When in doubt, refer to Semantic Versioning specification.
Example:
## v1.2.2 (Unreleased)
### Bug Fix
- ...
- ...
- If you need to add something considered a bug fix, you add the item to
Bug Fix
section and leave the version as 1.2.2. - If it's a new feature you add the item to
New Feature
section and change version to 1.3.0. - If it's a breaking change you want to introduce, add the item to
Breaking Change
section and bump the version to 2.0.0. - If you struggle to classify a change as one of the above, then it might be not necessary to include it.
The version bump is only necessary if one of the following applies:
- There are no other unreleased changes.
- The type of change you're introducing is incompatible (more severe) than the other unreleased changes.
Lerna automatically releases all outdated packages. To check which packages are outdated and will be released, type npm run publish:check
.
If you have the ability to publish packages, you must have 2FA enabled on your npm account.

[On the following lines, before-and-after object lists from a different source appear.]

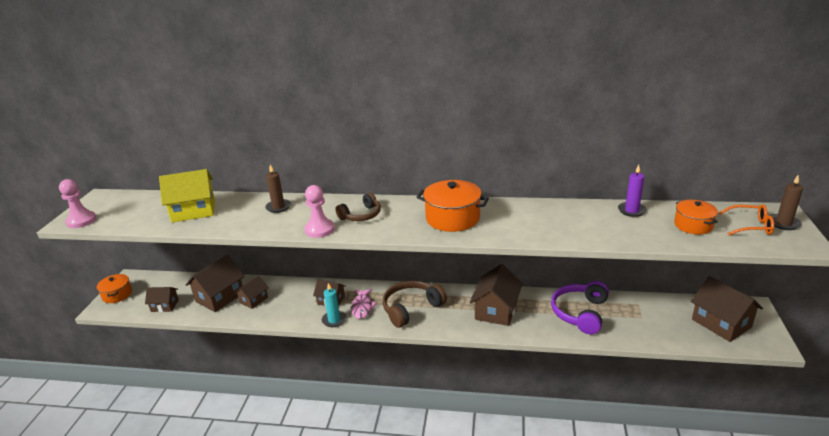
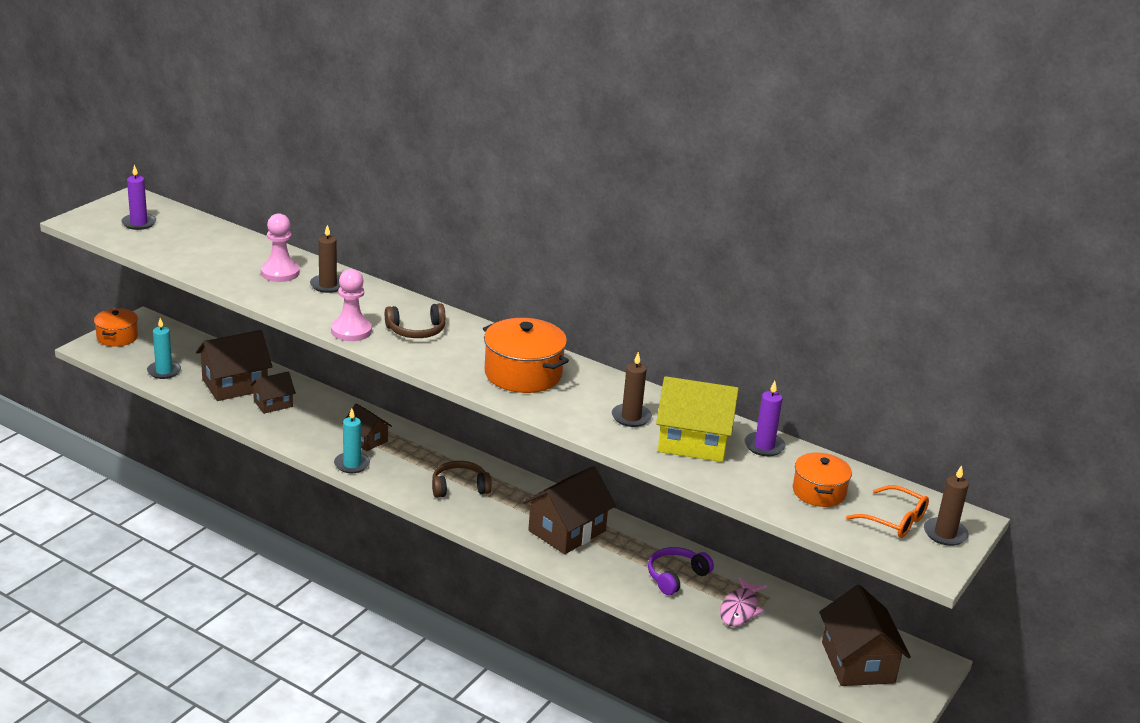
camera: 20 degrees right, 0 degrees up
pink pawn [59,179,96,228] -> pink pawn moved to [261,213,300,282]
brown house [145,287,179,312] -> turquoise candle [147,318,181,379]
yellow house [159,169,215,223] -> yellow house moved to [656,376,739,462]
pink fish [351,289,377,319] -> pink fish moved to [720,577,767,627]
brown headphones [383,280,447,328] -> brown headphones [432,461,492,498], size x0.65
purple headphones [551,281,609,334] -> purple headphones [648,547,714,595], size x0.65
none -> purple candle [121,165,156,230]
none -> brown candle [612,352,652,427]

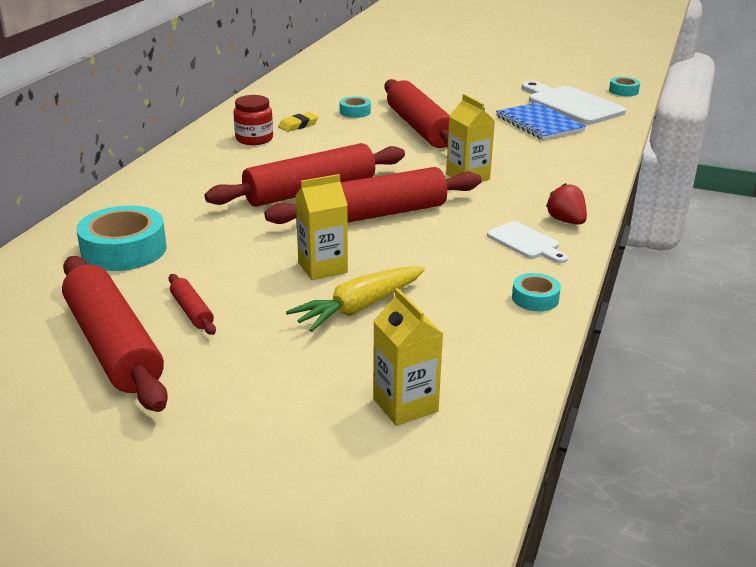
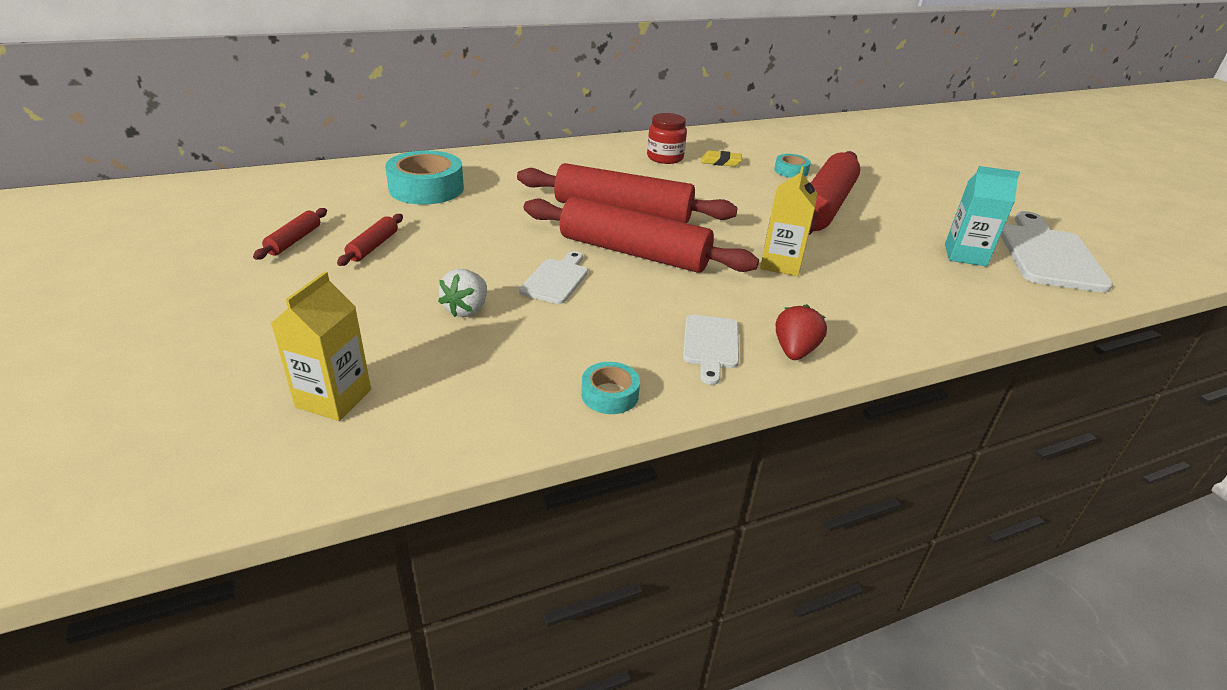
camera: 45 degrees right, 5 degrees up
red rolling pin [62,256,168,412] -> red rolling pin [253,208,327,260], size x0.43
yellow carrot [286,266,425,332] -> white strawberry [438,269,487,317]
yellow carton [296,174,348,280] -> none
blue notebook [496,102,586,140] -> turquoise carton [945,166,1020,267]
turquoise tape [609,77,640,96] -> none
none -> white cutting board [519,251,588,304]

Confirm that you're logged in to npm, by running npm whoami
. If you're not logged in, run npm adduser
to login.
If you're publishing a new package, ensure that its package.json
file contains the correct publishConfig
settings:
{
"publishConfig": {
"access": "public"
}
}
You can check your package configs by running npm run lint-pkg-json
.
Run the following command to release a dev version of the outdated packages, replacing 123456
with your 2FA code. Make sure you're using a freshly generated 2FA code, rather than one that's about to timeout. This is a little cumbersome, but helps to prevent the release process from dying mid-deploy.
NPM_CONFIG_OTP=123456 npm run publish:dev
Lerna will ask you which version number you want to choose for each package. For a dev
release, you'll more likely want to choose the "prerelease" option. Repeat the same for all the outdated packages and confirm your version updates.
Lerna will then publish to npm, commit the package.json
changes and create the git tags.
To release a production version for the outdated packages, run the following command, replacing 123456
with your (freshly generated, as above) 2FA code:
NPM_CONFIG_OTP=123456 npm run publish:prod
Choose the correct version based on CHANGELOG.md
files, confirm your choices and let Lerna do its magic.
If you'd like to contribute to the design or front-end, feel free to contribute to tickets labelled Design. We could use your thoughtful replies, mockups, animatics, sketches, doodles. Proposed changes are best done as minimal and specific iterations on the work that precedes it so we can compare. If you use Sketch, you can grab the source file for the mockups (updated April 6th).
Documentation is automatically synced from master to the Gutenberg Documentation Website every 15 minutes.
To add a new documentation page, you'll have to create a Markdown file in the docs folder and add an item to the manifest file.
If you're contributing to the documentation of any component from the @wordpress/component
package, take a look at its guidelines for contributing.
Please see SECURITY.md.
To translate Gutenberg in your locale or language, select your locale here and translate Development (which contains the plugin's string) and/or Development Readme (please translate what you see in the Details tab of the plugin page).
A Global Translation Editor (GTE) or Project Translation Editor (PTE) with suitable rights will process your translations in due time.
Language packs are automatically generated once 95% of the plugin's strings are translated and approved for a locale.
The eventual inclusion of Gutenberg into WordPress core means that more than 51% of WordPress installations running a translated WordPress installation will have Gutenberg's translated strings compiled into the core language pack as well.